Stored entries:
•••
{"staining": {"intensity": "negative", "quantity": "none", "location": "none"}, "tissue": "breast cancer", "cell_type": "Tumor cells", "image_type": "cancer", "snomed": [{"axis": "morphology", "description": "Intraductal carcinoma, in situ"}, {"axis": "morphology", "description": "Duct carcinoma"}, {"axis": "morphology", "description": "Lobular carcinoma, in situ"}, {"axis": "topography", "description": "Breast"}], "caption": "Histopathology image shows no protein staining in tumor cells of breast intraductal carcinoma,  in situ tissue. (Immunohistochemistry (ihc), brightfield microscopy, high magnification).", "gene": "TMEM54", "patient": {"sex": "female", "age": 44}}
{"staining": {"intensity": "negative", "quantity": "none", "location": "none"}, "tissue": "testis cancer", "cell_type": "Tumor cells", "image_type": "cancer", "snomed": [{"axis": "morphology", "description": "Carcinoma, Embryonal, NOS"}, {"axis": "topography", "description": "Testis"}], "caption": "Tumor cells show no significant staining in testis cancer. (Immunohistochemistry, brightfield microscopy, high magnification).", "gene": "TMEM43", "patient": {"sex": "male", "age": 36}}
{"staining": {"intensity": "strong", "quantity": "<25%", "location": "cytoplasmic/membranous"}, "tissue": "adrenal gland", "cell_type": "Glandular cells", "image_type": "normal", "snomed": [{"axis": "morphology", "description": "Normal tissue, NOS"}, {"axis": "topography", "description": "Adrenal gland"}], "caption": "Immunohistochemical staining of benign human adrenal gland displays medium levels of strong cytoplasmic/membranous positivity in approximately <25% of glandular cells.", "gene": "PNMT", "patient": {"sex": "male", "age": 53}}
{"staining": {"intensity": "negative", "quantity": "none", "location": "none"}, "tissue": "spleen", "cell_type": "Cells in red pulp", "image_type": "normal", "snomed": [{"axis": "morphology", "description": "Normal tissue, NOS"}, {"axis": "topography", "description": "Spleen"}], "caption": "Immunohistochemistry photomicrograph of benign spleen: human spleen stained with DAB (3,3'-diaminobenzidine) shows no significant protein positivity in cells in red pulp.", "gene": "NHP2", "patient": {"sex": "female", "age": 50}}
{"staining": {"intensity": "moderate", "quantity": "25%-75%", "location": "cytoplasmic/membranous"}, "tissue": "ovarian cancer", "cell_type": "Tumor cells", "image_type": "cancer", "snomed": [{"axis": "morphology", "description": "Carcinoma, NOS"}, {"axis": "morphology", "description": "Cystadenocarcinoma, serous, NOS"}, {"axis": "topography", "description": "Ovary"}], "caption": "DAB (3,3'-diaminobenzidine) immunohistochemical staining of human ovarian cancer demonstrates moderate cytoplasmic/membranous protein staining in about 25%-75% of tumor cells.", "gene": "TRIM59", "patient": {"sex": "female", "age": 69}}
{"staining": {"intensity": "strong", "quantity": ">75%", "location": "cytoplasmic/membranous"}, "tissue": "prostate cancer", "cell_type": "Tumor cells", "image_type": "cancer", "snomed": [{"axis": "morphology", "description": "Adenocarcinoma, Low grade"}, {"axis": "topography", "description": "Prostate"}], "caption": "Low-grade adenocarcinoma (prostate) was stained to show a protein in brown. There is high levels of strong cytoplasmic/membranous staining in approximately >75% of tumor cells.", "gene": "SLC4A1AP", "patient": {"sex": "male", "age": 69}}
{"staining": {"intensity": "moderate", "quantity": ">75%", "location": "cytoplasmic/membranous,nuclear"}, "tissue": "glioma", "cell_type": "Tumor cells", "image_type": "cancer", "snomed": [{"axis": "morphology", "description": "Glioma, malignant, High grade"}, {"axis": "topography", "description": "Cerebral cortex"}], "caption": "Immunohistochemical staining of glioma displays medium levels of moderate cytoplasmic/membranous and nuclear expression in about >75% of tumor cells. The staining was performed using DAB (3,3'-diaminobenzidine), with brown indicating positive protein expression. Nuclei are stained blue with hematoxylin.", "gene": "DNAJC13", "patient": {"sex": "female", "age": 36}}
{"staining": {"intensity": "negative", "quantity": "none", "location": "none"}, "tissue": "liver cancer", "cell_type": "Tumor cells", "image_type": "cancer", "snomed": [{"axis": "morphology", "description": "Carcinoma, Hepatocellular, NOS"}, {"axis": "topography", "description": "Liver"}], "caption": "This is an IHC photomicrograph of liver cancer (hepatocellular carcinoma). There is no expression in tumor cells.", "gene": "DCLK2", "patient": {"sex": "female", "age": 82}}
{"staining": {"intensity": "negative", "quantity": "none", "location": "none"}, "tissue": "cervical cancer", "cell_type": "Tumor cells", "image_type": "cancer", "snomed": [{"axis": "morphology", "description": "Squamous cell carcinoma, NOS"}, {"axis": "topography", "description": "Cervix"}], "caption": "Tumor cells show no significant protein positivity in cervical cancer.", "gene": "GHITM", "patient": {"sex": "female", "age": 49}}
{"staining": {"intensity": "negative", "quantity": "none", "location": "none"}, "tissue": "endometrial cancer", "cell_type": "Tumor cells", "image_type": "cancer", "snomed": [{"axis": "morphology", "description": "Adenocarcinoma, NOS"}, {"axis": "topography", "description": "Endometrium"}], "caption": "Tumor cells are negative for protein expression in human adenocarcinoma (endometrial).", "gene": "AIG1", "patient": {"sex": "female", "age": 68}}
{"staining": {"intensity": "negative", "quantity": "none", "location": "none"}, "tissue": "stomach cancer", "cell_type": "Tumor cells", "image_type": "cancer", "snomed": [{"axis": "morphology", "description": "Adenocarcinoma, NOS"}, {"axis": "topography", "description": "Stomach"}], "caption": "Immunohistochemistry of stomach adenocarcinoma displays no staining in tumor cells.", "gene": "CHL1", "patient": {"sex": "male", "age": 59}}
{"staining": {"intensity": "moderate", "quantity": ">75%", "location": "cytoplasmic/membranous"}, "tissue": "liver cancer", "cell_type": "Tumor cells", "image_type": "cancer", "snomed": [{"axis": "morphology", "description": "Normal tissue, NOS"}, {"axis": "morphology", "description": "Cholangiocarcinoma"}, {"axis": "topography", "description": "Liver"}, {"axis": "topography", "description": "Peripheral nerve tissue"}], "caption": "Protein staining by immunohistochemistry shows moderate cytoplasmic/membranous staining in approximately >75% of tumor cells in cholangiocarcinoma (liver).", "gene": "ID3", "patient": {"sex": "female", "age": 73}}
•••
■ **ACTIVITY**: Filter the records for lines holding the string "photomicrograph". Copy each one.

■ **ANSWER TO THIS EXERCISE**:
{"staining": {"intensity": "negative", "quantity": "none", "location": "none"}, "tissue": "spleen", "cell_type": "Cells in red pulp", "image_type": "normal", "snomed": [{"axis": "morphology", "description": "Normal tissue, NOS"}, {"axis": "topography", "description": "Spleen"}], "caption": "Immunohistochemistry photomicrograph of benign spleen: human spleen stained with DAB (3,3'-diaminobenzidine) shows no significant protein positivity in cells in red pulp.", "gene": "NHP2", "patient": {"sex": "female", "age": 50}}
{"staining": {"intensity": "negative", "quantity": "none", "location": "none"}, "tissue": "liver cancer", "cell_type": "Tumor cells", "image_type": "cancer", "snomed": [{"axis": "morphology", "description": "Carcinoma, Hepatocellular, NOS"}, {"axis": "topography", "description": "Liver"}], "caption": "This is an IHC photomicrograph of liver cancer (hepatocellular carcinoma). There is no expression in tumor cells.", "gene": "DCLK2", "patient": {"sex": "female", "age": 82}}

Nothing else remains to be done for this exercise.